Should Privacy/Security be the scapegoat for the slow adoption of IT in health care?
Posted by Thomas Jeffry
Intel CEO Paul Otellini was quoted recently in the Financial Times attacking the healthcare industry as "the slowest moving industry in the world" because it was the least penetrated by IT.
Mr. Otellini’s comments follow several post-mortem reports posted last week by Health Affairs discussing the reasons for the demise of the Santa Barbara County Care Data Exchange (SBCCDE) last December. SBCCDE was considered a pioneer for community-based electronic health information exchange (HIE) also know as regional health information organization (RHIO). In principle, HIEs are intended to create a simple and secure way to electronically share patient data between health care providers, caregivers, and consumers.
When SBCCDE closed down, initial speculation suggested that among the reasons was the inability of the various parties to reach consensus on how to resolve legal issues related to patient privacy and the security of health information exchanged.
In their report Lessons Learned From The Santa Barbara Project, Jonah Frohlich et al. suggest that privacy and liability issues be addressed early on with participation of all stakeholders, including consumers.
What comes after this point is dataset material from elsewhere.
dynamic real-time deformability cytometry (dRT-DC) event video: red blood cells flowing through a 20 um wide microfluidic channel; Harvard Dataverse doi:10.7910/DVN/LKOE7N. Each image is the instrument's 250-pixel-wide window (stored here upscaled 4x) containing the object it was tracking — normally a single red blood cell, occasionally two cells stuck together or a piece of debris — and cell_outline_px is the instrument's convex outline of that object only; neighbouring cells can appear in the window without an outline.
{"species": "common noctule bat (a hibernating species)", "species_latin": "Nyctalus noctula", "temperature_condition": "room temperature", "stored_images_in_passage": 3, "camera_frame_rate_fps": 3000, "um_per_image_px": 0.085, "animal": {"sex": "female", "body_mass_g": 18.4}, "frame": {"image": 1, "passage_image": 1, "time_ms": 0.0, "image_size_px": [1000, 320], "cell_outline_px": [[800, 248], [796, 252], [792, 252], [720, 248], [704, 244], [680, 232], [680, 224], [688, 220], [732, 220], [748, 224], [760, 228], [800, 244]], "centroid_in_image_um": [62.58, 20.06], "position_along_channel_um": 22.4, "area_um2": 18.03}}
The report suggests starting with existing local policies and a good understanding of federal and state regulations. Noting that 92 percent of consumers are willing to share personal health information with other health professionals involved in their care who are not their primary care provider, the report is optimistic that privacy concerns can be accommodated within a HIE.
Is the inability to effectively deal with privacy and security issues up front the reason health care is “slow moving” to develop HIEs?
HIPAA doesn’t provide a specific standard applicable to HIEs and concerns over potential liability over a breach of privacy serve to further increase the anxiety of physicians, hospitals and other health care providers who need to participate in the exchange to make it effective. Legislation and regulatory guidance specific to the HIE framework would be helpful. However, privacy and security concerns should not be seen as insurmountable obstacles to adoption of IT in health care or the development of HIEs. As the Santa Barbara Project report suggests, early dialogue with a good understanding of the fundamental principles behind privacy and security good practices will go a long way toward reaching consensus.
Until the time when my medical records become *my* property, rather than that of the provider, I do not want my records (few though there are) to become the medical equivalent of easily portable PDFs. Record portability is a strawman solution to a problem that doesn't exist. It sure will make greater government visibility into our most personal of subjects, though. No thanks.